The impression it does give is that Microsoft realises that when it first released the Xbox One it was a work in progress, one that it has been striving to improve constantly. The PS4, however, was a more complete gaming machine from the off, but has perhaps let the media and entertainment elements slide - two things the PS3 was particularly good at.

PlayStation 4 fans will no doubt have plenty of reasons why they prefer their console to the Xbox One and in many respects they are also right. If it suits their needs then it is indeed the best possible console they can buy. We also love our PS4 for what it offers us - mainly a gaming experience that is currently second to none.
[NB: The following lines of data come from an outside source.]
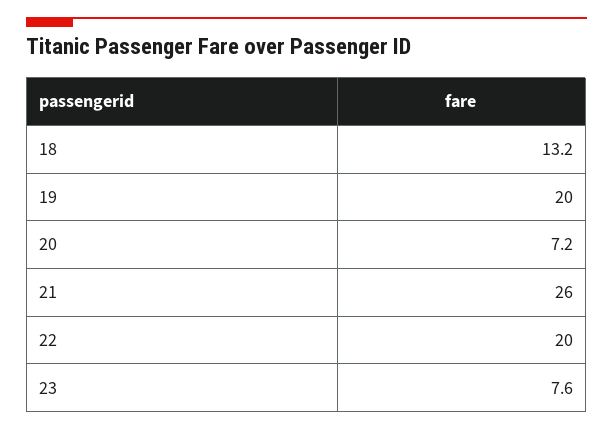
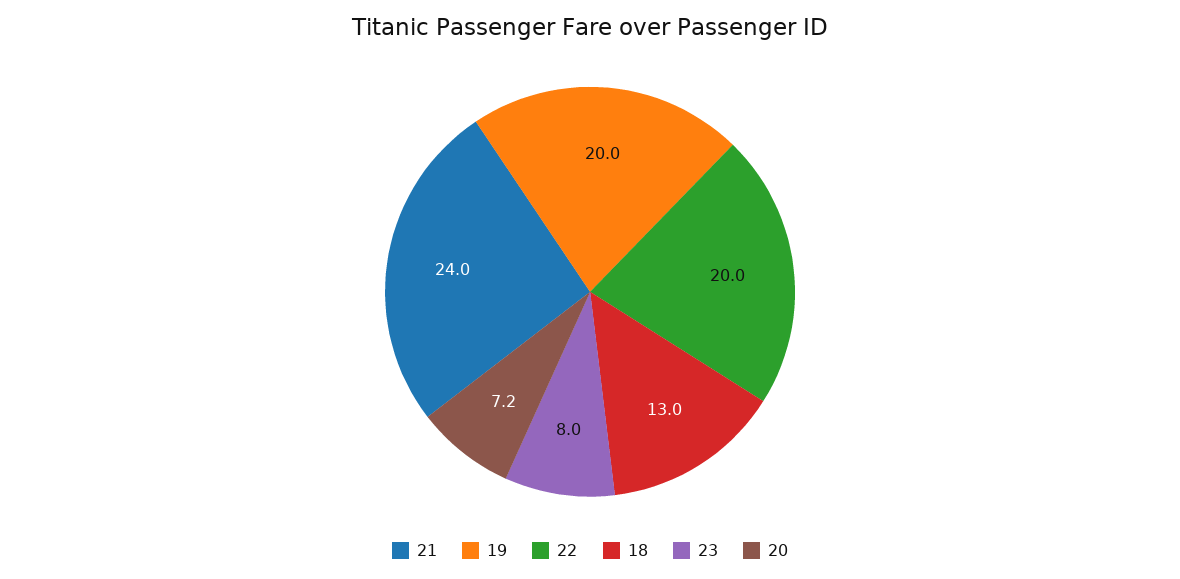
18: 13.2 -> 13
21: 26 -> 24
23: 7.6 -> 8

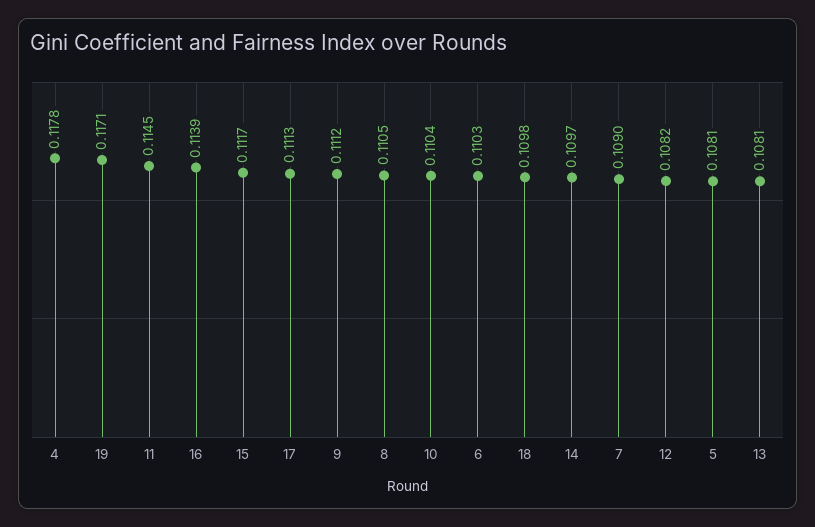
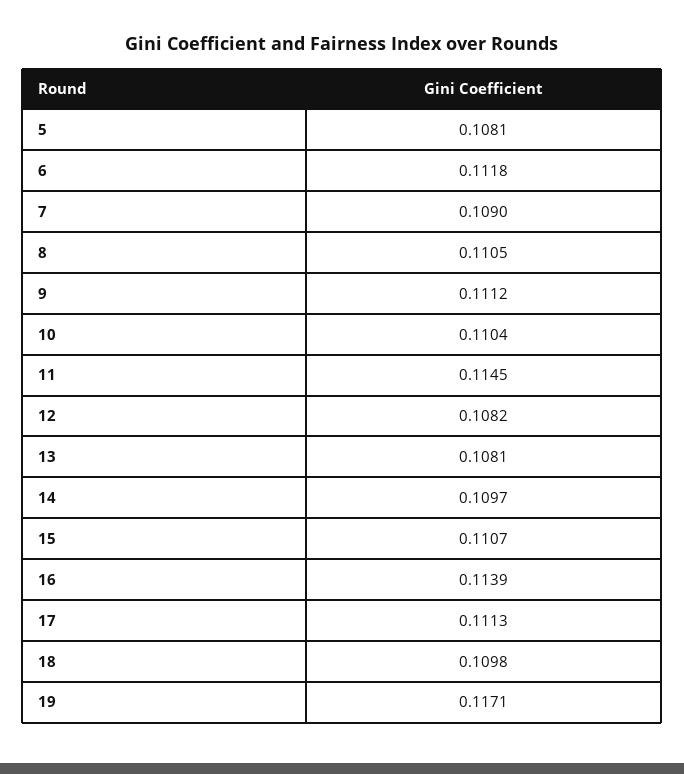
4: 0.1178 -> none
15: 0.1117 -> 0.1107
6: 0.1103 -> 0.1118

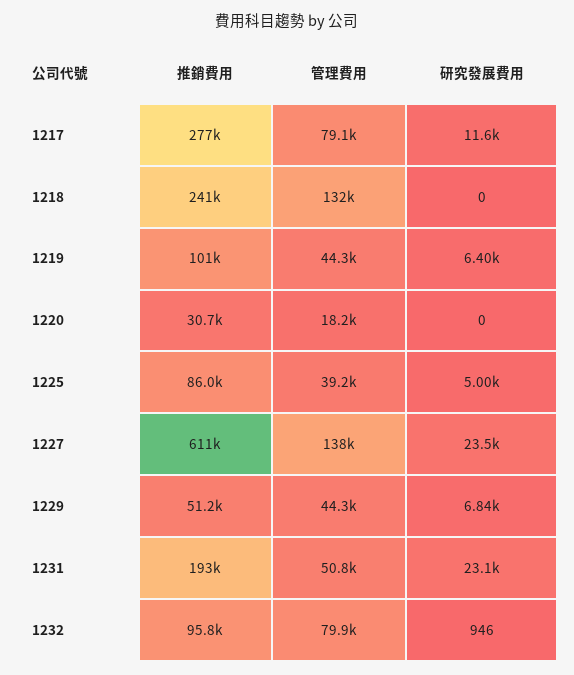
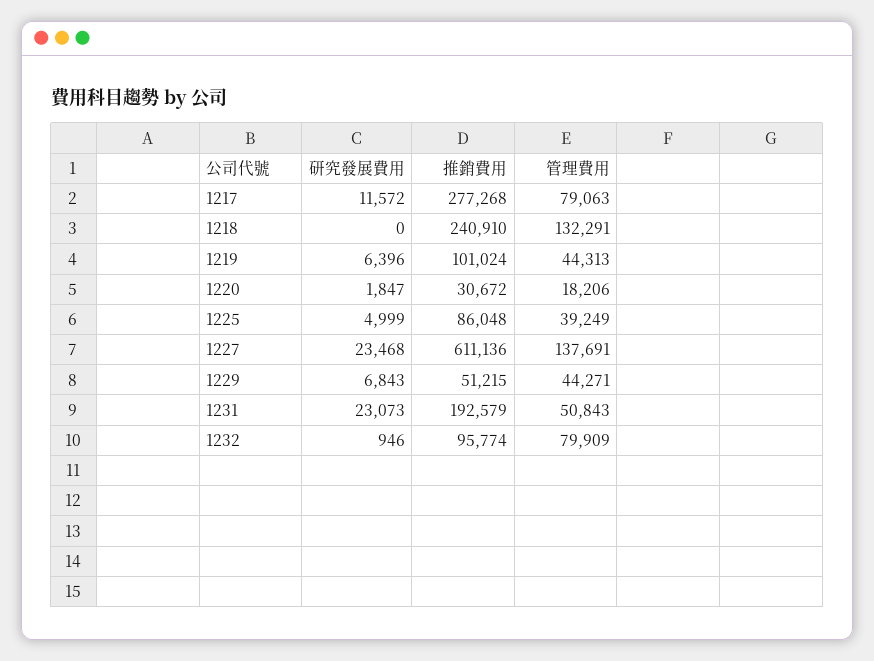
研究發展費用, 1220: 0 -> 1847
But in day-to-day use our Xbox One shades it for the reasons above.

What impresses us most about Microsoft is that, perhaps born by a necessity to catch up in sales to its main competitor, it has changed its console dramatically to the machine released a year ago. In many ways it is barely recognisable. The PlayStation 4 has, in comparison, stood still in the glow of success.

READ: PS4 firmware 2.0: Why Share Play is the single most exciting thing to happen to gaming

That might be because it was so good to begin with (and we'll admit that Share Play and PS4 Remote Play are very much major features that the Xbox One can't possibly compete with in a gaming sense) but we feel the gap has shortened so much in 12 months that it entirely depends on what you want to do with your shiny new machine. We want more our console to be the entertainment hub of the living room and it is for that reason the Xbox One is nowadays a better option.